Re: Muse 2016 Sampling Rate
Posted: Sun Jul 12, 2020 2:02 am
by James
The default is set to record at 1Hz, you can change this in settings to "Constant" which will give you 220Hz data on a 2014 Muse and 256Hz on all other versions of the Muse.
However you only need the full 256Hz RAW EEG data if you are going to do your own FFTs.
Re: Muse 2016 Sampling Rate
Posted: Tue Apr 05, 2022 5:35 am
by sidratulmoontaha
Hi james,
Since I have multiple sessions from multiple participant and I am receiving 256±3Hz, do you suggest to resample it to 256 Hz before any processing? Thanks in advanced.

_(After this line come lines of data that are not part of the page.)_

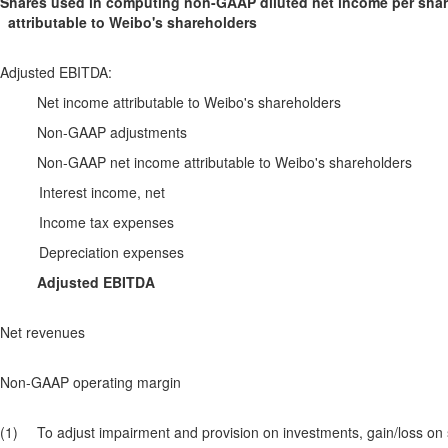
Shares used in computing non-GAAP diluted net income per sha
attributable to Weibo's shareholders
Adjusted EBITDA:
Net income attributable to Weibo's shareholders
Non-GAAP adjustments
Non-GAAP net income attributable to Weibo's shareholders
Interest income, net
Income tax expenses
Depreciation expenses
Adjusted EBITDA
Net revenues
Non-GAAP operating margin
(1)
To adjust impairment and provision on investments, gain/loss on 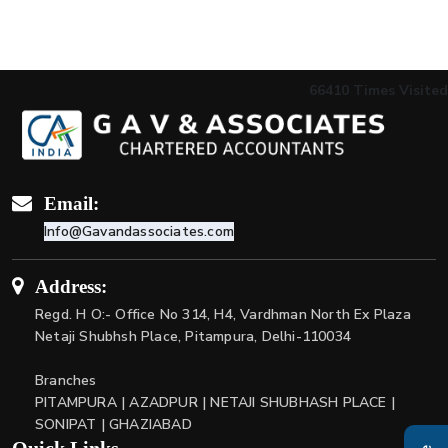
66410
Times Visited
Email:
Info@Gavandassociates.com
Address:
Regd. H O:- Office No 314, H4, Vardhman North Ex Plaza
Netaji Shubhsh Place, Pitampura, Delhi-110034
Branches
PITAMPURA | AZADPUR | NETAJI SHUBHASH PLACE |
SONIPAT | GHAZIABAD
Quick Links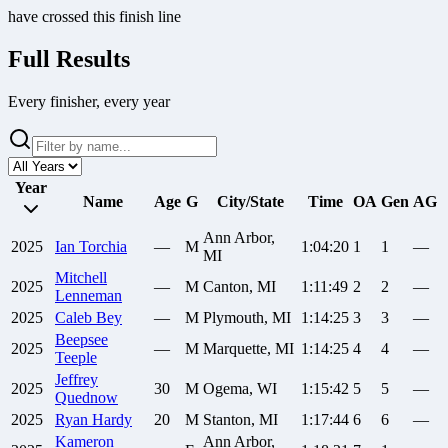
have crossed this finish line
Full Results
Every finisher, every year
Year
Name
Age
G
City/State
Time
OA
Gen
AG
Ann Arbor,
2025
Ian
Torchia
—
M
1:04:20
1
1
—
MI
Mitchell
2025
—
M
Canton, MI
1:11:49
2
2
—
Lenneman
2025
Caleb
Bey
—
M
Plymouth, MI
1:14:25
3
3
—
Beepsee
2025
—
M
Marquette, MI
1:14:25
4
4
—
Teeple
Jeffrey
2025
30
M
Ogema, WI
1:15:42
5
5
—
Quednow
2025
Ryan
Hardy
20
M
Stanton, MI
1:17:44
6
6
—
Kameron
Ann Arbor,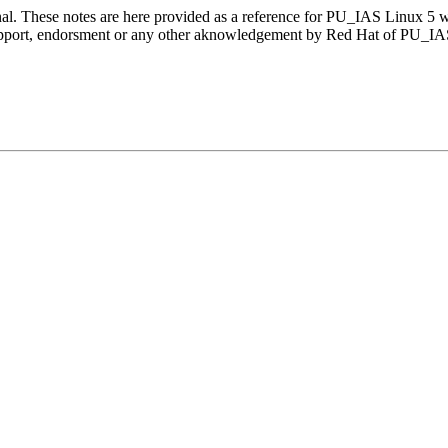
nal. These notes are here provided as a reference for PU_IAS Linux 5 
 support, endorsment or any other aknowledgement by Red Hat of PU_I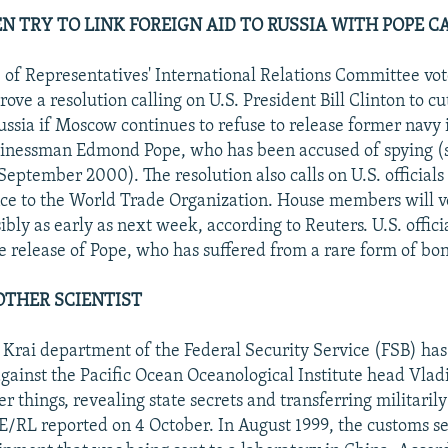
 TRY TO LINK FOREIGN AID TO RUSSIA WITH POPE C
 of Representatives' International Relations Committee vot
ove a resolution calling on U.S. President Bill Clinton to cut
Russia if Moscow continues to refuse to release former navy 
usinessman Edmond Pope, who has been accused of spying 
eptember 2000). The resolution also calls on U.S. officials 
nce to the World Trade Organization. House members will v
ibly as early as next week, according to Reuters. U.S. offici
he release of Pope, who has suffered from a rare form of bo
OTHER SCIENTIST
 Krai department of the Federal Security Service (FSB) ha
against the Pacific Ocean Oceanological Institute head Vla
r things, revealing state secrets and transferring militarily
E/RL reported on 4 October. In August 1999, the customs se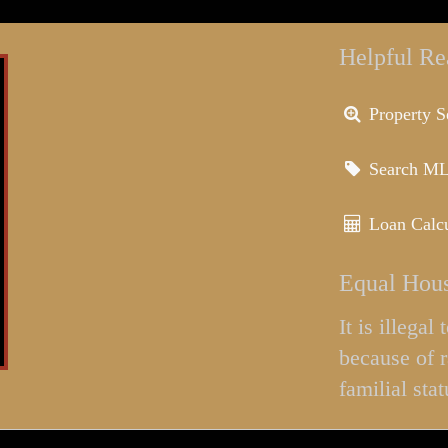
Helpful Re
Property S
Search M
Loan Calcu
Equal Hous
It is illega
because of r
familial stat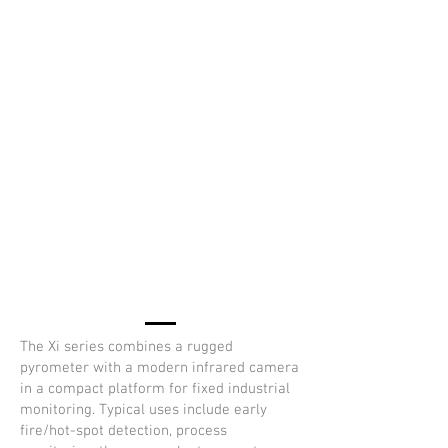
The Xi series combines a rugged
pyrometer with a modern infrared camera
in a compact platform for fixed industrial
monitoring. Typical uses include early
fire/hot-spot detection, process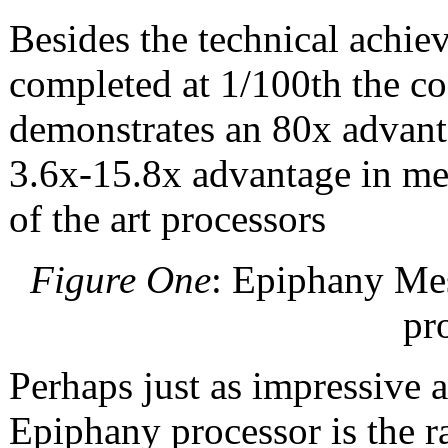
Besides the technical achie
completed at 1/100th the co
demonstrates an 80x advant
3.6x-15.8x advantage in me
of the art processors
Figure One
: Epiphany Mes
pr
Perhaps just as impressive a
Epiphany processor is the ra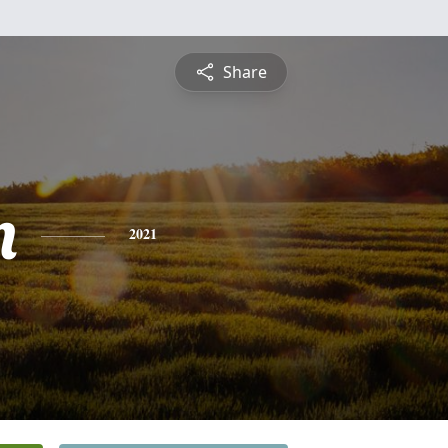
Share
n
2021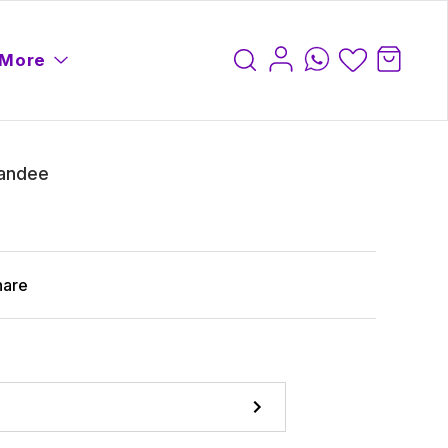
More
tandee
hare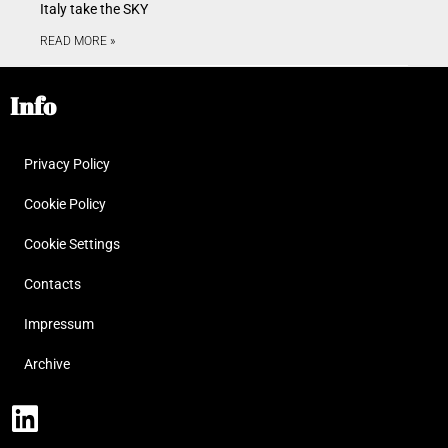
Italy take the SKY
READ MORE »
Info
Privacy Policy
Cookie Policy
Cookie Settings
Contacts
Impressum
Archive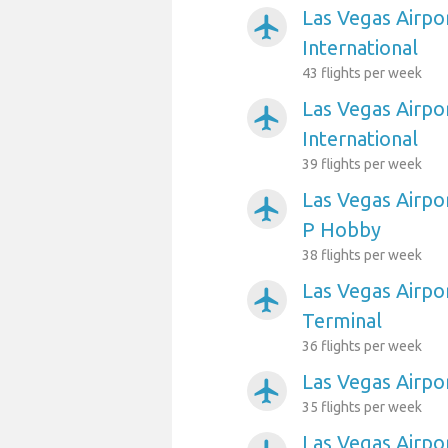
Las Vegas Airpo
airplanemode_active
International
43 flights per week
Las Vegas Airpo
airplanemode_active
International
39 flights per week
Las Vegas Airpo
airplanemode_active
P Hobby
38 flights per week
Las Vegas Airpor
airplanemode_active
Terminal
36 flights per week
Las Vegas Airpo
airplanemode_active
35 flights per week
Las Vegas Airpo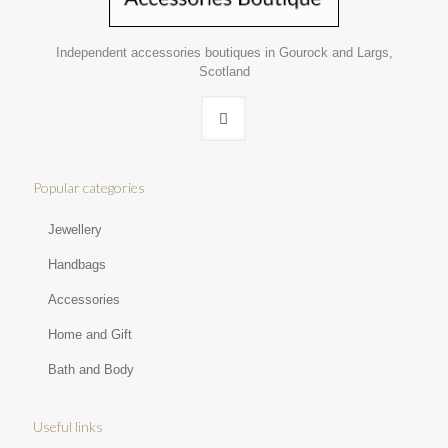
Independent accessories boutiques in Gourock and Largs,
Scotland
Popular categories
Jewellery
Handbags
Accessories
Home and Gift
Bath and Body
Useful links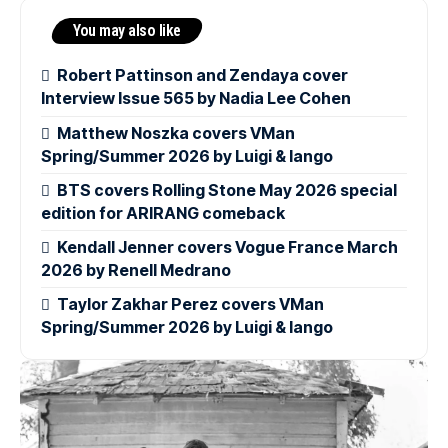
You may also like
Robert Pattinson and Zendaya cover
Interview Issue 565 by Nadia Lee Cohen
Matthew Noszka covers VMan
Spring/Summer 2026 by Luigi & Iango
BTS covers Rolling Stone May 2026 special
edition for ARIRANG comeback
Kendall Jenner covers Vogue France March
2026 by Renell Medrano
Taylor Zakhar Perez covers VMan
Spring/Summer 2026 by Luigi & Iango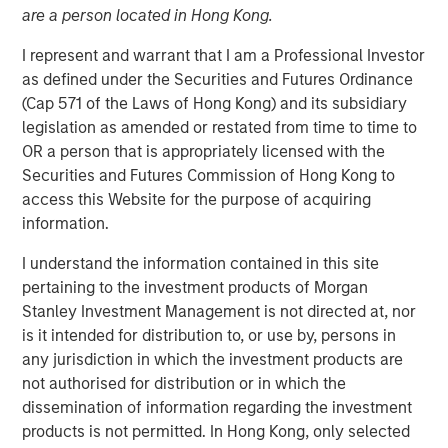
are a person located in Hong Kong.
I represent and warrant that I am a Professional Investor
16 DECEMBER 2025
as defined under the Securities and Futures Ordinance
(Cap 571 of the Laws of Hong Kong) and its subsidiary
legislation as amended or restated from time to time to
The Author
OR a person that is appropriately licensed with the
Securities and Futures Commission of Hong Kong to
David N. Miller
access this Website for the purpose of acquiring
Managing Director
information.
I understand the information contained in this site
pertaining to the investment products of Morgan
Stanley Investment Management is not directed at, nor
is it intended for distribution to, or use by, persons in
any jurisdiction in which the investment products are
not authorised for distribution or in which the
PE’s Inflection Point
dissemination of information regarding the investment
products is not permitted. In Hong Kong, only selected
Key Points: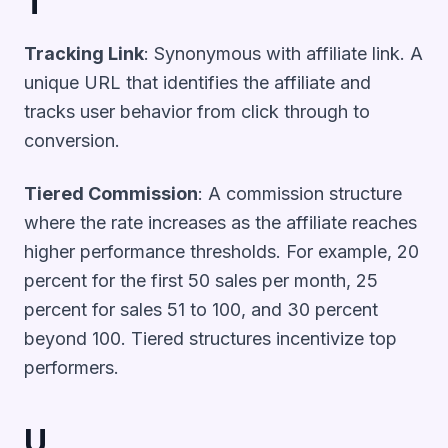
T
Tracking Link
: Synonymous with affiliate link. A
unique URL that identifies the affiliate and
tracks user behavior from click through to
conversion.
Tiered Commission
: A commission structure
where the rate increases as the affiliate reaches
higher performance thresholds. For example, 20
percent for the first 50 sales per month, 25
percent for sales 51 to 100, and 30 percent
beyond 100. Tiered structures incentivize top
performers.
U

Re: Muse 2016 Sampling Rate
Posted: Tue Apr 05, 2022 7:15 am
by James
The last time I asked Interaxon about this, they said to ignore the discrepancies and treat the data as if it was 256Hz exactly. They say that in the hardware the data is generated at exactly 256Hz, but that bluetooth packet delay is what bunches it up.
Re: Muse 2016 Sampling Rate
Posted: Mon Sep 26, 2022 3:32 pm
by igz25
James wrote: ↑Tue Apr 05, 2022 7:15 am
The last time I asked Interaxon about this, they said to ignore the discrepancies and treat the data as if it was 256Hz exactly. They say that in the hardware the data is generated at exactly 256Hz, but that bluetooth packet delay is what bunches it up.
so are you saying for data sampled at the default rate, we can still perform spectral analysis for 256Hz?
Although when I plot the PSD, I can't see the line noise (60Hz)
Re: Muse 2016 Sampling Rate
Posted: Mon Sep 26, 2022 3:49 pm
by James
The default recording rate for CSV files is 1Hz, so no; you can only do an FFT if you recorded data at the full data rate. If you're asking about ignoring noisy timestamp delta, then yes use a 256 window on your FFT.
You'll only see line noise if you're near a noise source like a floor lamp. If you switch to the discrete frequency graph and stand next to a lamp, there will be a very obvious spike.